> _Directions_
Please swap "common name" for "vernacular name" in the stretch of lines from the one containing "genus: Spiraea" through the end of the records, changing nothing else. Give back only those lines.

> _Task material_
+ + +
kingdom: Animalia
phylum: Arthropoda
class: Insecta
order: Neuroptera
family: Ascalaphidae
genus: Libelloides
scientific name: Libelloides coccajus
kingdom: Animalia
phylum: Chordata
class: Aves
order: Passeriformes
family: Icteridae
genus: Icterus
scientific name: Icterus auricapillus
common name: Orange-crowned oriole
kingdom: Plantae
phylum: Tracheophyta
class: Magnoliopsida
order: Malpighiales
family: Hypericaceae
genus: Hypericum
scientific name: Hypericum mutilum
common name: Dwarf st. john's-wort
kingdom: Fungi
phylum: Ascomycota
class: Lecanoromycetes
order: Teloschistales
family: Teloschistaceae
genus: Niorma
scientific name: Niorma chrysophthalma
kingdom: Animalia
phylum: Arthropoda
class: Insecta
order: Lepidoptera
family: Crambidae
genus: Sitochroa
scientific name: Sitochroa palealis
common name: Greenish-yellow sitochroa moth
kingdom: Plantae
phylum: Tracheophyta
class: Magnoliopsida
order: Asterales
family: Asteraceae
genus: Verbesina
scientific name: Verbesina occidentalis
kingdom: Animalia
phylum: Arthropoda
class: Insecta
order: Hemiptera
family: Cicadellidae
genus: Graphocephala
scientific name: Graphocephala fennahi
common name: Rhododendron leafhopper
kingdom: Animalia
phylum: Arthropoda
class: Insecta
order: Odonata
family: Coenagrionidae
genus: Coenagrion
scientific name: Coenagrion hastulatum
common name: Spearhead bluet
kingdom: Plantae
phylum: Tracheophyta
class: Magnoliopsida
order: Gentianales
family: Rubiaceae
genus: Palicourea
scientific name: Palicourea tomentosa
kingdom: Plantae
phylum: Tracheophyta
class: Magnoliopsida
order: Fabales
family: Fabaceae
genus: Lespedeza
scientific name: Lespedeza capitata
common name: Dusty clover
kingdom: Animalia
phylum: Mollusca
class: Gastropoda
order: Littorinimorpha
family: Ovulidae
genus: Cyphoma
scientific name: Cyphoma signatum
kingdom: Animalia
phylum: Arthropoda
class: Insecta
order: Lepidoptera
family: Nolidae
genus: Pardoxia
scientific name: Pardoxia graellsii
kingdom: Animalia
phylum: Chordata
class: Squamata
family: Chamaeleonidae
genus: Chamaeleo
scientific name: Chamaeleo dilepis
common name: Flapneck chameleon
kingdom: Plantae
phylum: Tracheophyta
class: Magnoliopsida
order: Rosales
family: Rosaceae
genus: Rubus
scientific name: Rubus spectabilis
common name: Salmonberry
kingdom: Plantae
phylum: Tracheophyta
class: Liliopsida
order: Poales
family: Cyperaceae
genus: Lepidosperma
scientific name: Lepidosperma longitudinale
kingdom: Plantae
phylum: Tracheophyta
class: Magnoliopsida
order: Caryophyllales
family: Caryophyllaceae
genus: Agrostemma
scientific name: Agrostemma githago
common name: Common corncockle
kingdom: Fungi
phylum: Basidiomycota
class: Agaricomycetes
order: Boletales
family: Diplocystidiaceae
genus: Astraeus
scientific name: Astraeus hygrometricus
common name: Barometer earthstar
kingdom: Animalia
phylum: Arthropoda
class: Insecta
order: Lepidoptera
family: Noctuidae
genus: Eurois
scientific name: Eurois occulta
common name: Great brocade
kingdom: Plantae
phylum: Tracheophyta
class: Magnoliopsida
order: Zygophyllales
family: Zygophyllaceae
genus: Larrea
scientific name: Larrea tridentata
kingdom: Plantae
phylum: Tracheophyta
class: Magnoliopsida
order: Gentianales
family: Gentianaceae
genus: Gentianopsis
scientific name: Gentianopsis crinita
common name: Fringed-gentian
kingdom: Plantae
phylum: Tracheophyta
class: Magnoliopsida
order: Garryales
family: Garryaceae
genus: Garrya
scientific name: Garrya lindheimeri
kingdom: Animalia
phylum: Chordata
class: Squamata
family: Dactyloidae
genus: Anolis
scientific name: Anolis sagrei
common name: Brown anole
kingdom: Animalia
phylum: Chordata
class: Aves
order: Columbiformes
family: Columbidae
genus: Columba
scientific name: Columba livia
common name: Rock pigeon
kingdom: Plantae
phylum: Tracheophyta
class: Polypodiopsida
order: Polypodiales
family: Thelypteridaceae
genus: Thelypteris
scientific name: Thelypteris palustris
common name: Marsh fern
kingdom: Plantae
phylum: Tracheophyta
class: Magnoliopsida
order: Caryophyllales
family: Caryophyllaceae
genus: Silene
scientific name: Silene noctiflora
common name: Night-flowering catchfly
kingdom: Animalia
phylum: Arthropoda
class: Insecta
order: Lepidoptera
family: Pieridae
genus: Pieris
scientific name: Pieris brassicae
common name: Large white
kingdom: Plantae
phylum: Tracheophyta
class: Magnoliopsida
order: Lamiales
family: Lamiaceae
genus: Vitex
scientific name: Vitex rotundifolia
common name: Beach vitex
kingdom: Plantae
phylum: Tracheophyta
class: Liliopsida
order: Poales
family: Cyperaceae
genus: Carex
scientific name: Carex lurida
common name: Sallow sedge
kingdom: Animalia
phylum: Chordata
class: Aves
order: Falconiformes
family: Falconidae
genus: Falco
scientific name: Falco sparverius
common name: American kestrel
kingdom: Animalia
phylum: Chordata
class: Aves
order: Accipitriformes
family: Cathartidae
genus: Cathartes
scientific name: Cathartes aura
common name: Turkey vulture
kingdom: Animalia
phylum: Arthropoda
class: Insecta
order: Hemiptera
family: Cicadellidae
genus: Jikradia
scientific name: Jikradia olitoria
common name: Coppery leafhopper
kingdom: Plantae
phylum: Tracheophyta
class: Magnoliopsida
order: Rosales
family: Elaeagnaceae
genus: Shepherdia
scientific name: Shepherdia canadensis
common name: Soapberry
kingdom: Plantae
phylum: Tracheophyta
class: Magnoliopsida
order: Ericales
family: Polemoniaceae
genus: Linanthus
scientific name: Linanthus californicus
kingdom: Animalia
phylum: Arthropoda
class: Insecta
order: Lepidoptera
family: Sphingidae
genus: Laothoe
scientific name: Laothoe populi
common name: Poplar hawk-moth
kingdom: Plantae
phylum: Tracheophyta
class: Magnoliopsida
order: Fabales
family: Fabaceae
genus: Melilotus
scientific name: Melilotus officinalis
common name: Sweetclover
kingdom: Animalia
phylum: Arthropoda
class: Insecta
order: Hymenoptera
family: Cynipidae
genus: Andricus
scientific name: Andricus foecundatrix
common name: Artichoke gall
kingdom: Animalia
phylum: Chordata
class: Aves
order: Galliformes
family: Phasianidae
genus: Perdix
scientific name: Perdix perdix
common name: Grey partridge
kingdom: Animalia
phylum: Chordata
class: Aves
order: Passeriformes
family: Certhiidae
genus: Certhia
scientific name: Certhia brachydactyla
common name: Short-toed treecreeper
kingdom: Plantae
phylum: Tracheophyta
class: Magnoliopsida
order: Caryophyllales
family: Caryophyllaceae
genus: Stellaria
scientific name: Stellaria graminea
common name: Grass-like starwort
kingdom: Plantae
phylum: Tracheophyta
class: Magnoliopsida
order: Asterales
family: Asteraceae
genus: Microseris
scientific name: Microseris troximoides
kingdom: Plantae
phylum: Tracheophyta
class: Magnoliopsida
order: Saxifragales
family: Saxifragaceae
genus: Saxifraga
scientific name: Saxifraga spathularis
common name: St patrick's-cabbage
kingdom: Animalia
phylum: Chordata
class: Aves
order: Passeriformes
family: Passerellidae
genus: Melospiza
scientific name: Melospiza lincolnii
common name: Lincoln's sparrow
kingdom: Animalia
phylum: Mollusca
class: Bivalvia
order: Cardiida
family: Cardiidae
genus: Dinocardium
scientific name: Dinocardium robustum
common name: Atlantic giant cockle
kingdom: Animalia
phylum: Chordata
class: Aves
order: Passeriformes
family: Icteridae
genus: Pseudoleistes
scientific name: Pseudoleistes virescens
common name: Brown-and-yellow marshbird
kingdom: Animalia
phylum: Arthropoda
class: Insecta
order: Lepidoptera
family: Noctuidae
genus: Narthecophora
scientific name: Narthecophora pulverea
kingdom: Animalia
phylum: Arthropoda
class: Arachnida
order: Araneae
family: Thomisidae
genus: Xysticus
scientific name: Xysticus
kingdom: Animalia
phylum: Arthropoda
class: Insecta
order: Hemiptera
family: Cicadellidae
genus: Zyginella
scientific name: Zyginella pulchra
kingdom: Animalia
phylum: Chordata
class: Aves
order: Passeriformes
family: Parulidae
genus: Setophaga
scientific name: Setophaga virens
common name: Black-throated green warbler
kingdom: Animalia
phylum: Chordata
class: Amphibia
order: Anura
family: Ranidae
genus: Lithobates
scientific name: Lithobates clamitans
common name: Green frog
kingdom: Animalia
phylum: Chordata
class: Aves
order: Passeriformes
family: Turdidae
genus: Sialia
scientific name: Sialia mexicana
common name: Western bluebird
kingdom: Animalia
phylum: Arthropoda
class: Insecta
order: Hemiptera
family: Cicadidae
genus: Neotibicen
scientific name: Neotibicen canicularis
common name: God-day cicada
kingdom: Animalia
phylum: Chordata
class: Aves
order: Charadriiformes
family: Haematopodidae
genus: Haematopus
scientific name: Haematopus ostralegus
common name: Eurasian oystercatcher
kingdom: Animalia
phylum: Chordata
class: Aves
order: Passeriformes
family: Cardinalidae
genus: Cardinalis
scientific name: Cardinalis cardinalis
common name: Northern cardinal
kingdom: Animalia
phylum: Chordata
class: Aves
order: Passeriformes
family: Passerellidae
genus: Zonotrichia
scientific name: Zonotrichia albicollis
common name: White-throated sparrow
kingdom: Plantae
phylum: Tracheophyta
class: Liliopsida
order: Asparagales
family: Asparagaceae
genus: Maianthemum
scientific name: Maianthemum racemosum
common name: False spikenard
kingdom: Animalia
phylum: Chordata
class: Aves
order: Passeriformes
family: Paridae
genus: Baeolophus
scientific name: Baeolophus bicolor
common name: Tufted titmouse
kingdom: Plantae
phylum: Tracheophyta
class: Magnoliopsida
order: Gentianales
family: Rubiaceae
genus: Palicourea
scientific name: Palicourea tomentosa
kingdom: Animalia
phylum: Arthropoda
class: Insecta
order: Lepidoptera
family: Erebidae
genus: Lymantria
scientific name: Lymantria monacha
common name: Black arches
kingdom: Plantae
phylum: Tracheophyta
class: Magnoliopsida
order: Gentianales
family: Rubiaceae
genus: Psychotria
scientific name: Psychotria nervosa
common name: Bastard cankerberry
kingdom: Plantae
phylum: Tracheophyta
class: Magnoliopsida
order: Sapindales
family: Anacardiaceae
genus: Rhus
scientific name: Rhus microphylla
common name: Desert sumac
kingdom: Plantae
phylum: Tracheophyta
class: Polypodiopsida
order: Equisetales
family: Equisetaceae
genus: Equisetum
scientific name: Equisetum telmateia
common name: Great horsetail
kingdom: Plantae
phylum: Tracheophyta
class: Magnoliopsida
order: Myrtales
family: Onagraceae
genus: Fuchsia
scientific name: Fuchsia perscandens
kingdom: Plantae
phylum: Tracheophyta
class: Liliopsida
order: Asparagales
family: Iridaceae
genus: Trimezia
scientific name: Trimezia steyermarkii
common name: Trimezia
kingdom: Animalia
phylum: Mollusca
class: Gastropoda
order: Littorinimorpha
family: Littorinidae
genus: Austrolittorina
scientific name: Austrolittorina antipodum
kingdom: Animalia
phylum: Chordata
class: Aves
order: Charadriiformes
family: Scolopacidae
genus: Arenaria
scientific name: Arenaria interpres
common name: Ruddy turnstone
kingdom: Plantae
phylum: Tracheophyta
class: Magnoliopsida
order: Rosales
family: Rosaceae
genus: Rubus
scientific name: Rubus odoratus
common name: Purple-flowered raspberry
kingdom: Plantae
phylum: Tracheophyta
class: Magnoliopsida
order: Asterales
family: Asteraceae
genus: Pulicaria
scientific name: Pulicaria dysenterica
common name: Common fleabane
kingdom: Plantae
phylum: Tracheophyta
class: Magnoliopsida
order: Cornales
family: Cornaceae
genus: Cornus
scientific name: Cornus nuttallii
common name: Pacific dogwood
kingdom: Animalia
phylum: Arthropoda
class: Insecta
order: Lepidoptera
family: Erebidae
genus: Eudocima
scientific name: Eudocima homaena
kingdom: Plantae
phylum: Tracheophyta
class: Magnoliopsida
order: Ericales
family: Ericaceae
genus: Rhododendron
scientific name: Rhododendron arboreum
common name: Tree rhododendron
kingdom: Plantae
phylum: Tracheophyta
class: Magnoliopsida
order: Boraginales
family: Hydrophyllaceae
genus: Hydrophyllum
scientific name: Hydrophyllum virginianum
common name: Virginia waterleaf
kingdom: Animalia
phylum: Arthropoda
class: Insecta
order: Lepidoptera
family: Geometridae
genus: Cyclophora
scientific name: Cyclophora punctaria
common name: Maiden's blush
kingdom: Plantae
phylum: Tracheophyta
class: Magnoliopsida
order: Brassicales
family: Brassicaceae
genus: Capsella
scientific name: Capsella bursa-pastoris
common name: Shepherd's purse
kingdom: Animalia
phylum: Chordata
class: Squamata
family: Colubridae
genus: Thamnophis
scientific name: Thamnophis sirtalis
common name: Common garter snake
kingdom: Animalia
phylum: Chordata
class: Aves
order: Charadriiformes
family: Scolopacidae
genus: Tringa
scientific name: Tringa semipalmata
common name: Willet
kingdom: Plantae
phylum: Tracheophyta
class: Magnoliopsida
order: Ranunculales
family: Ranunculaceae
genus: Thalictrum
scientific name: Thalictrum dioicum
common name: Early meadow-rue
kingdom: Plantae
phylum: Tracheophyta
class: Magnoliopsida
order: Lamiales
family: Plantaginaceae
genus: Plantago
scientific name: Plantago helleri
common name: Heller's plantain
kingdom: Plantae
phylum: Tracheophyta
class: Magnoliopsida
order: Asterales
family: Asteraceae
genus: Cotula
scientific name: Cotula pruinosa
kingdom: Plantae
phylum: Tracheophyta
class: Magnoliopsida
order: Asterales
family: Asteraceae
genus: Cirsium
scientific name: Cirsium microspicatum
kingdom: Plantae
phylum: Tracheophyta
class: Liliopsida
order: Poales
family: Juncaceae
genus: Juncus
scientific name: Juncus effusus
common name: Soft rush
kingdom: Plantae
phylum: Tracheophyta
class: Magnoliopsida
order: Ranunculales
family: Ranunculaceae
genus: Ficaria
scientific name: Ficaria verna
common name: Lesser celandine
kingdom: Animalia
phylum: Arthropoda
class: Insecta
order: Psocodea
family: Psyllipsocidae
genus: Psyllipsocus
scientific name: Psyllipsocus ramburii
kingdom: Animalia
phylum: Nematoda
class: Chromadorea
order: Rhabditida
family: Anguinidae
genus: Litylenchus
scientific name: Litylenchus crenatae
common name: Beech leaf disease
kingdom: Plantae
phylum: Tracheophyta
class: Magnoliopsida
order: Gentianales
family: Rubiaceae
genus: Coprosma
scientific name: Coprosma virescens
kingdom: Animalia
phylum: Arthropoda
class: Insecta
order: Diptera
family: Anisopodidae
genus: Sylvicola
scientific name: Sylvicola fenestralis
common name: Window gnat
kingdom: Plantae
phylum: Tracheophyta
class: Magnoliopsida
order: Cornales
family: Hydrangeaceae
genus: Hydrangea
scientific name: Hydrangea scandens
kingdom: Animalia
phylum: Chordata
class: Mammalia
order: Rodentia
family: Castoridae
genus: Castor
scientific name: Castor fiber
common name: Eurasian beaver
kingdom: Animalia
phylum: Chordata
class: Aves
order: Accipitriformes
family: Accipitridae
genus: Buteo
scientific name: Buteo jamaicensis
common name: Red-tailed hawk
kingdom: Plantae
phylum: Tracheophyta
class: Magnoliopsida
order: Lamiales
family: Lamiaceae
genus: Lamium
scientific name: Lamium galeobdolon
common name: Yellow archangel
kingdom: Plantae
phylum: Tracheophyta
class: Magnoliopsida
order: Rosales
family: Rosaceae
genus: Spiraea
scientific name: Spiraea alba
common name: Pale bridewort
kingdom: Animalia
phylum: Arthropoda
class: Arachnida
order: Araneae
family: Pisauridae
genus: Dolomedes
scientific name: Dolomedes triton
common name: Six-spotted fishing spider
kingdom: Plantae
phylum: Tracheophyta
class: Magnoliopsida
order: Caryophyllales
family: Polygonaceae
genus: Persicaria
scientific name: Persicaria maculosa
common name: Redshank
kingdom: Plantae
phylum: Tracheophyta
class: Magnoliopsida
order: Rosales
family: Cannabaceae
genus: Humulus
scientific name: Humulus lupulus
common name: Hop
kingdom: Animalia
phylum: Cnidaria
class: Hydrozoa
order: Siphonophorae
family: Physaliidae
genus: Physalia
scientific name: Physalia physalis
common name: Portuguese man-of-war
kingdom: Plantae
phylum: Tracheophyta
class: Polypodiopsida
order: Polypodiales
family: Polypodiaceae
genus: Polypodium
+ + +
> _Reply_
genus: Spiraea
scientific name: Spiraea alba
vernacular name: Pale bridewort
kingdom: Animalia
phylum: Arthropoda
class: Arachnida
order: Araneae
family: Pisauridae
genus: Dolomedes
scientific name: Dolomedes triton
vernacular name: Six-spotted fishing spider
kingdom: Plantae
phylum: Tracheophyta
class: Magnoliopsida
order: Caryophyllales
family: Polygonaceae
genus: Persicaria
scientific name: Persicaria maculosa
vernacular name: Redshank
kingdom: Plantae
phylum: Tracheophyta
class: Magnoliopsida
order: Rosales
family: Cannabaceae
genus: Humulus
scientific name: Humulus lupulus
vernacular name: Hop
kingdom: Animalia
phylum: Cnidaria
class: Hydrozoa
order: Siphonophorae
family: Physaliidae
genus: Physalia
scientific name: Physalia physalis
vernacular name: Portuguese man-of-war
kingdom: Plantae
phylum: Tracheophyta
class: Polypodiopsida
order: Polypodiales
family: Polypodiaceae
genus: Polypodium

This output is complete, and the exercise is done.